About the Pilgrimage
By Abdul Wadod Shalaby
(From “Islam: Religion of Life”)
 
 
It has been God’s will, as He has unfolded history, to give preference to certain places and to certain times. Although people and peoples pass away, God’s earth and its geography remain. Thus certain places honored and blessed by the presence of great prophets can be of benefit to us long after those people have gone. For it is a Muslim belief that where the light of God descends upon a certain person, a trace of that light remains for those who are able to see it....
 
To understand the inner significance of the Hajj ceremonies it is necessary to remember that Mecca is in many respects a town apart from all others. Good actions and bad are more clearly discerned, and the reward or punishment for them is held to be proportionately greater. Within the limits of the city, fighting and all aggressiveness are forbidden. No pilgrim is allowed for any reason to harm a human being or an animal during his sojourn in the city. In the state of ihram, the special state the pilgrim enters into when he puts on the dress of the rites, he feels that he is ridding himself for a while of all that linked him to his former life, with its desires and enmities, and can now devote his attention wholeheartedly to his Creator.
 
     The circuits around the Ka‘ba themselves symbolize the circulation of the heart around the holiness of God. In the same vein, the running between the two hills of Safa and Marwa in the great hall now built to enclose them suggests moving between the two aspects of God’s mercy, compassion and acceptance.
 
     The culminating point of the Hajj is the most simple rite of all.
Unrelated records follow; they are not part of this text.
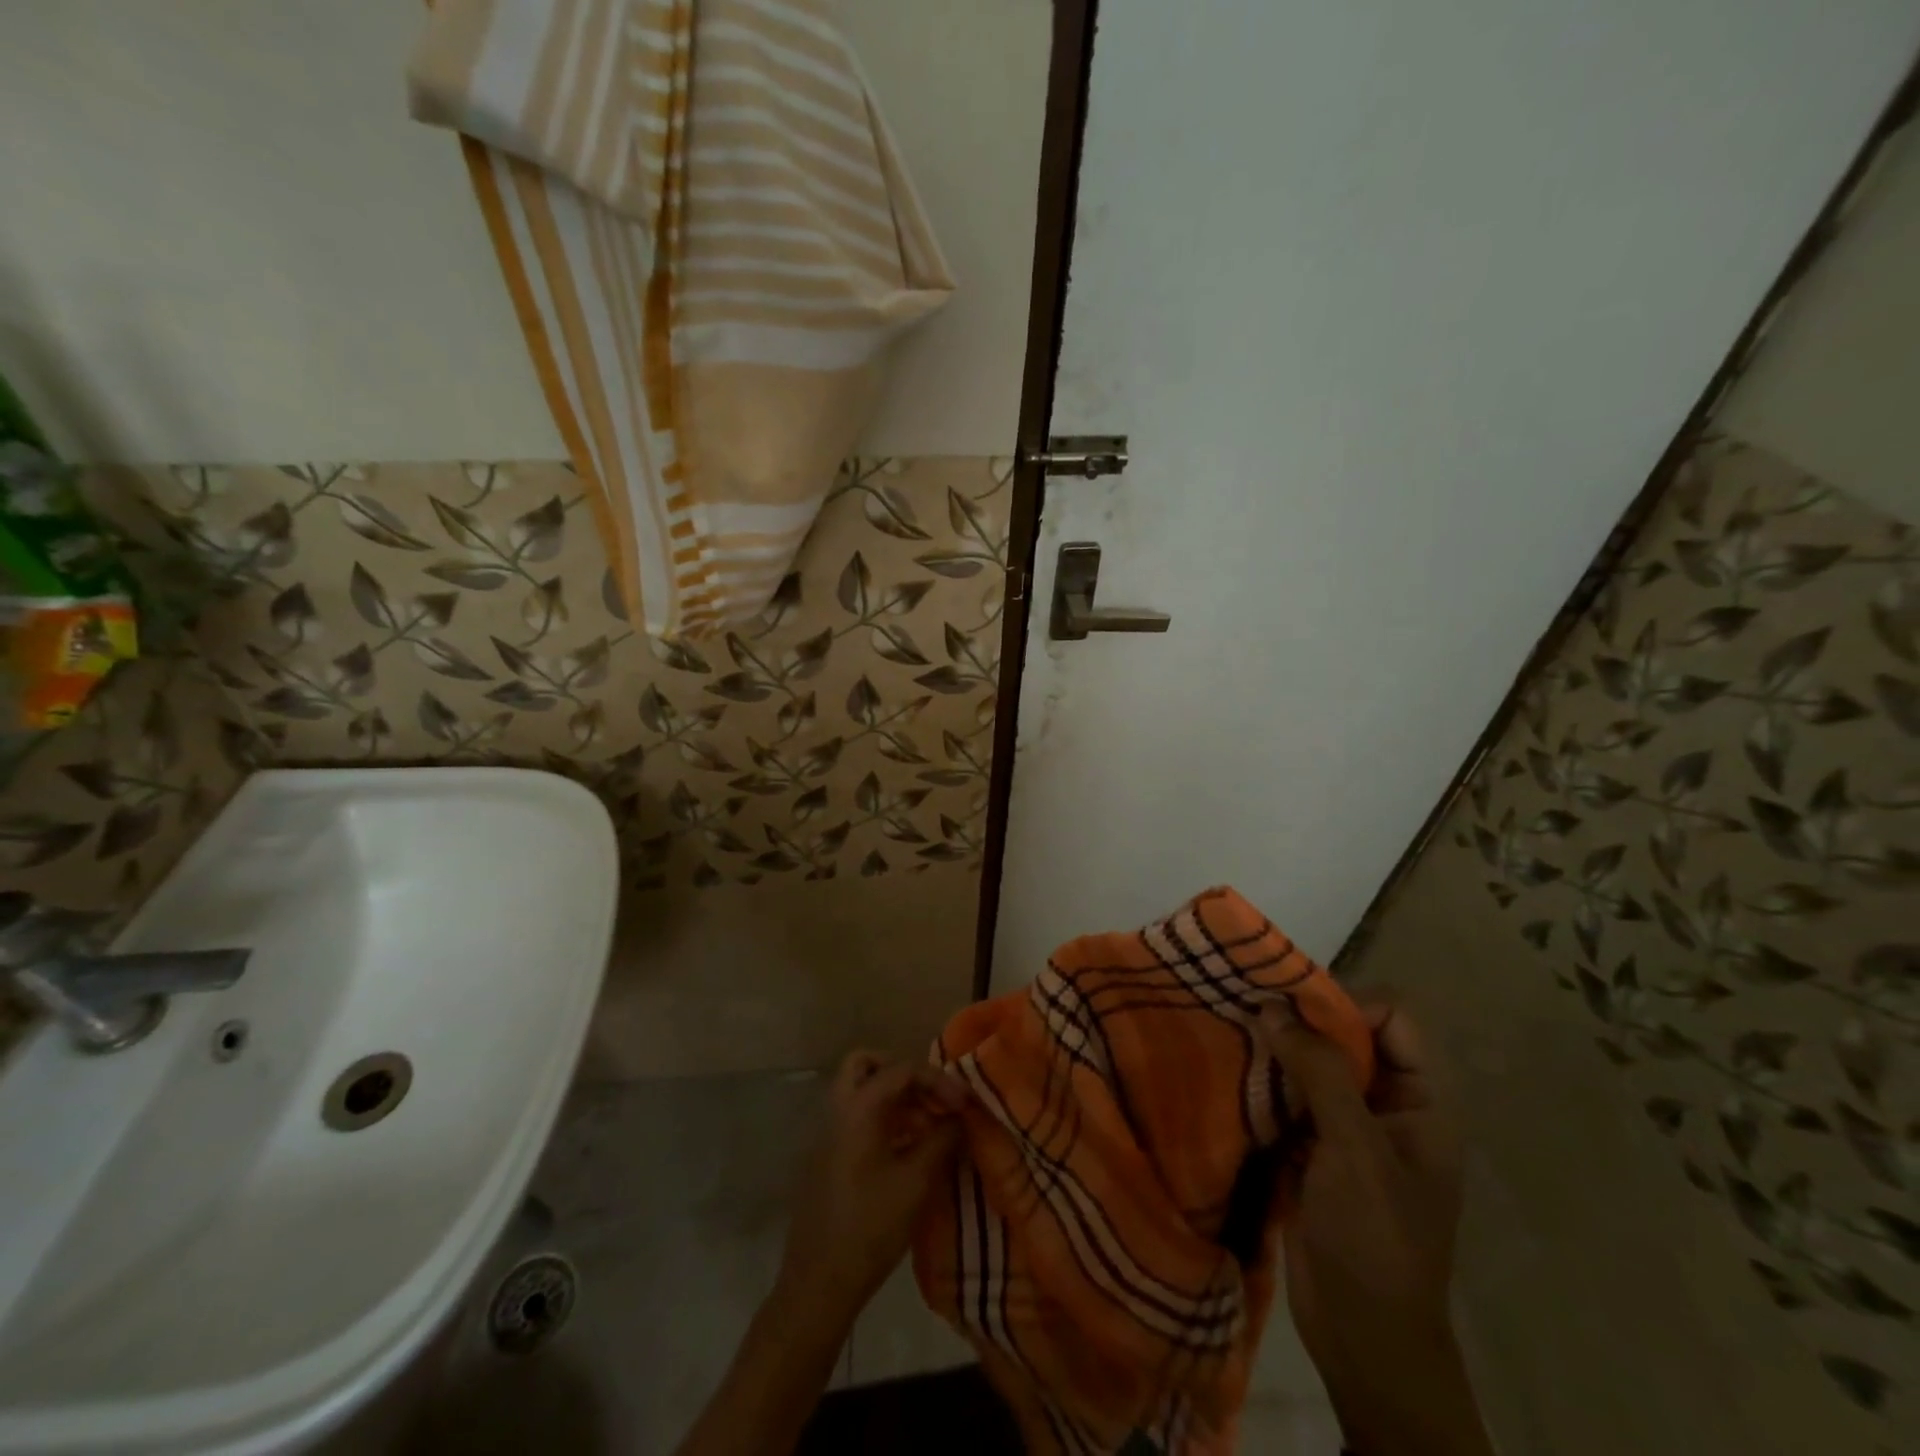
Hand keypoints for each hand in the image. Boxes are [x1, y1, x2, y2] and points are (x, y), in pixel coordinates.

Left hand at [776, 1050, 968, 1323]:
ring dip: (894, 1097)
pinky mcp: (828, 1157)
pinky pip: (856, 1117)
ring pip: (860, 1091)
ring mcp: (829, 1134)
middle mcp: (839, 1110)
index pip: (902, 1069)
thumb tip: (960, 1117)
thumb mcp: (916, 1182)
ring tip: (928, 1126)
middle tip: (932, 1097)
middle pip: (867, 1065)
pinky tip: (909, 1148)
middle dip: (903, 1073)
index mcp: (858, 1108)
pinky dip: (883, 1118)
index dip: (938, 1080)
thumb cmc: (870, 1228)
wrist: (819, 1283)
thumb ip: (942, 1140)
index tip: (965, 1104)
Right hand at [1262, 996, 1490, 1455]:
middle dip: (1301, 1021)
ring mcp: (1350, 1126)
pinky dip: (1264, 1081)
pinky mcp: (1315, 1147)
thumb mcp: (1356, 1150)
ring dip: (1277, 1050)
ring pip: (1314, 1062)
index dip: (1347, 1004)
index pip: (1393, 1016)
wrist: (1363, 1339)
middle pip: (1350, 1034)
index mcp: (1423, 1100)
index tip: (1292, 1010)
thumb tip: (1272, 1006)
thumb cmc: (1377, 1240)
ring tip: (1232, 1034)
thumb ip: (1320, 1072)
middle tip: (1249, 1012)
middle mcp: (1390, 1103)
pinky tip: (1230, 1073)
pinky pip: (1291, 1095)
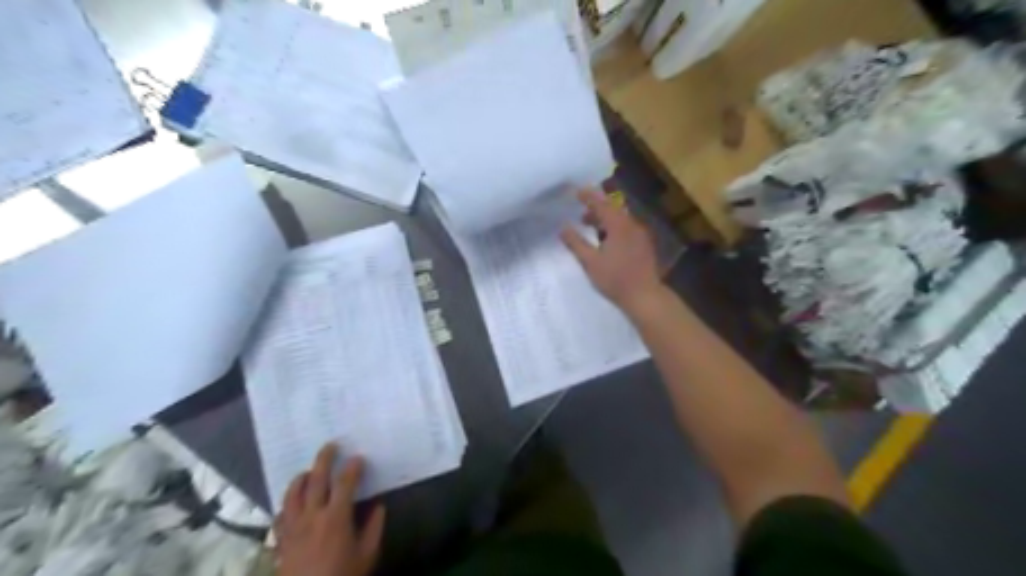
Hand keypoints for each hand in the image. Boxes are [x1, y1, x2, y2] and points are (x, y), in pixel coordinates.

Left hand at [275, 446, 386, 574]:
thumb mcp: (367, 555)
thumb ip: (374, 527)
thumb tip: (378, 506)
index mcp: (336, 518)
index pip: (345, 483)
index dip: (353, 467)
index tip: (359, 458)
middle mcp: (312, 516)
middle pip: (316, 480)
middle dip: (324, 459)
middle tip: (331, 445)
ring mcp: (293, 528)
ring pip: (292, 494)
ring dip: (301, 477)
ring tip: (309, 470)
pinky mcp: (280, 541)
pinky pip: (280, 515)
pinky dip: (287, 503)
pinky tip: (293, 502)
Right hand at [564, 189, 661, 309]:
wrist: (645, 296)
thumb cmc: (615, 279)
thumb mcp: (590, 262)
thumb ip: (576, 243)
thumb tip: (563, 228)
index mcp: (619, 226)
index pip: (601, 204)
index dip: (588, 197)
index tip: (576, 192)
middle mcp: (632, 225)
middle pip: (613, 210)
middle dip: (596, 210)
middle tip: (581, 216)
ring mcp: (641, 235)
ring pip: (621, 220)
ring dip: (605, 220)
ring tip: (591, 229)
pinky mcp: (644, 246)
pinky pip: (627, 229)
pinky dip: (614, 229)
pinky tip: (607, 242)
Here millions of people stand together in a scene of great beauty, surrounded by mountains on all sides. As the hours pass, one’s thoughts, already focused on God by days of uninterrupted worship, have time to look deeply into one’s life. What have we done in the service of God and humanity? What recurrent weaknesses must we strive to combat? Whom have we wronged? What is holding us back from the purity which is the prerequisite of spiritual knowledge? And at the same time, another symbolism inherent in the psychology of the Hajj becomes clear. Standing on the Plain of ‘Arafat, we cannot but remember the day on which God will resurrect us together with all mankind, when the time of repentance will be irrevocably past. Now, however, there still remains a path back to the world, for soon we will be going home: an opportunity to set our lives right before we die and await the Day of Judgment.